Pushing hard against the walk's vigors, its tolls upon her petal-soft body, Helgeða managed at the least to upright herself. Despite still laboring about the bodice, and flushed of face, she'd donned defiantly a look of bemusement; sharp, wry, and utterly befitting the acting countess of Rodon. She remarked upon this entreaty; pretended a moment's pause in its appraisal. "Very well," she relented, reaching for the hand still offered, "but only to the barbican. I will dismount there."
It took all Hellie's scrabbling and all her grinning junior's strength of shoulder to drag her into the lap of the saddle, but in no time whatever she sat both legs to the side, and they were off!—at full canter, up High Street where it crossed with Peltmarket, dodging hats and awnings and parasols all the while.

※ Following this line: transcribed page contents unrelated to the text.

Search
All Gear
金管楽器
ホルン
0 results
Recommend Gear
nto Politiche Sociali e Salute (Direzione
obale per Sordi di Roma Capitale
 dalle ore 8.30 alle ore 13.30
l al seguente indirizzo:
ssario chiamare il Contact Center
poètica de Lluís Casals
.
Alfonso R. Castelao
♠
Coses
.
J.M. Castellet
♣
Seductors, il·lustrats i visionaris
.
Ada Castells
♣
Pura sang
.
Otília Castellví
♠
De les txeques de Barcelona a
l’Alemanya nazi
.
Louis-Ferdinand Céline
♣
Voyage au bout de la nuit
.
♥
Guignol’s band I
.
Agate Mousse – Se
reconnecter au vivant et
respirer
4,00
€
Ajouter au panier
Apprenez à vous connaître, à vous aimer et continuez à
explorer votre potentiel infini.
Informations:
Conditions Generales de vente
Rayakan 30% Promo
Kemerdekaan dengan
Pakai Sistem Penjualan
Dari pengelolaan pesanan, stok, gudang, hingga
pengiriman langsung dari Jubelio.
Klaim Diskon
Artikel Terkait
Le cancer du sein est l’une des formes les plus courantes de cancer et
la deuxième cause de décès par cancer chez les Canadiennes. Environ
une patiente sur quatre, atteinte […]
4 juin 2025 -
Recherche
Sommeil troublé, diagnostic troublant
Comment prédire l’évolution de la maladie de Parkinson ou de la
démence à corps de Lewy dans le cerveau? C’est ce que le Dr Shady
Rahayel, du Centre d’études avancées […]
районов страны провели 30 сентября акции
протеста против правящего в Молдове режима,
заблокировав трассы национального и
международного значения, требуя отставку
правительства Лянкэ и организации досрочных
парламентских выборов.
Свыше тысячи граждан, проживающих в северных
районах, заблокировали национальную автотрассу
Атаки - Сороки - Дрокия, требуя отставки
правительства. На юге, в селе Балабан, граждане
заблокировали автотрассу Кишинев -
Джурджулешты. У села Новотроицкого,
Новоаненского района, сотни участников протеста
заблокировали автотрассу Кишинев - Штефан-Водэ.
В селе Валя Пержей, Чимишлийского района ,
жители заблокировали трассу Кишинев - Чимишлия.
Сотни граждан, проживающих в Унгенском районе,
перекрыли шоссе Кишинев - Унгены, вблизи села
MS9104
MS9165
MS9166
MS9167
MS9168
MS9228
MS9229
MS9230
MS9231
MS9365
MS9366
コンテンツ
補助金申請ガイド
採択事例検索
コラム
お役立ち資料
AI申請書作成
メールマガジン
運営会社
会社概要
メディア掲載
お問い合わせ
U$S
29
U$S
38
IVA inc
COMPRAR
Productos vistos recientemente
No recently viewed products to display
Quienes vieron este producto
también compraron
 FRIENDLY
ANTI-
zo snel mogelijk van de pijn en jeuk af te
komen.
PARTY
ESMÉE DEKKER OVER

"So tell me when you became so gallant," cooed that breath just behind Tilly's ear, now that it had had a moment to catch itself, the wind billowing alike in cape and coattail, caressing and cooling their summer-blighted necks. "Who knew a dashing uniform was all it took to shuck our little pearl from her shell?"
Tilly pretended not to hear, engrossed with the road and evading its many obstacles, whether fixed or moving.

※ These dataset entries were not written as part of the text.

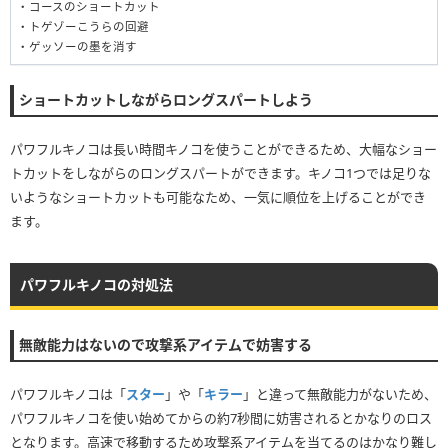
・コースのショートカット
・トゲゾーこうらの回避
・ゲッソーの墨を消す
ショートカットしながらロングスパートしよう
パワフルキノコは長い時間キノコを使うことができるため、大幅なショー
トカットをしながらのロングスパートができます。キノコ1つでは足りな
いようなショートカットも可能なため、一気に順位を上げることができ
ます。
パワフルキノコの対処法
無敵能力はないので攻撃系アイテムで妨害する
パワフルキノコは「
スター
」や「
キラー
」と違って無敵能力がないため、
パワフルキノコを使い始めてからの約7秒間に妨害されるとかなりのロス
となります。高速で移動するため攻撃系アイテムを当てるのはかなり難し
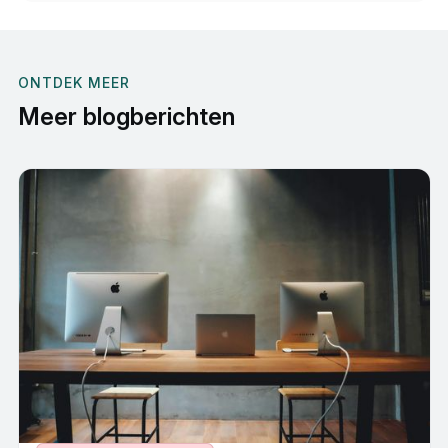
ONTDEK MEER
Meer blogberichten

The countess tried once more—"I need not ask you your room number, I suppose," she said; "soon you'll be rebuffing boys left and right, and I need only follow the trail of broken hearts"—but when this too failed to elicit a reaction, Hellie placed an arm to the wide of Tilly's shoulders, rested there her cheek, and sighed, watching as the city of Ansbourg passed by in panorama. It wasn't long before she began to see more of those uniforms, then more and more; and not only in wayward scatterings like back in the square, but gatherings, congregations of them, congealing on the sidewalk to mount the last of the hill together. Upperclassmen meeting their juniors for the first time—younger siblings, and cousins from distant cadet branches, and the friends of these. Corps already scouting amongst the fresh blood, vainglorious in their sashes and ribbons-of-office. Last year's friends saying hello, how good to see you. Parents, siblings, and belovèd tutors swapping tearful goodbyes. Hellie turned her despondent, listless gaze away from the blur of shops and newspaper stands, turned it uphill. She could see, just past the swell of the hill, the first formings of the belfries, the spires, the gatehouse. There stood the Command Academy, awaiting them.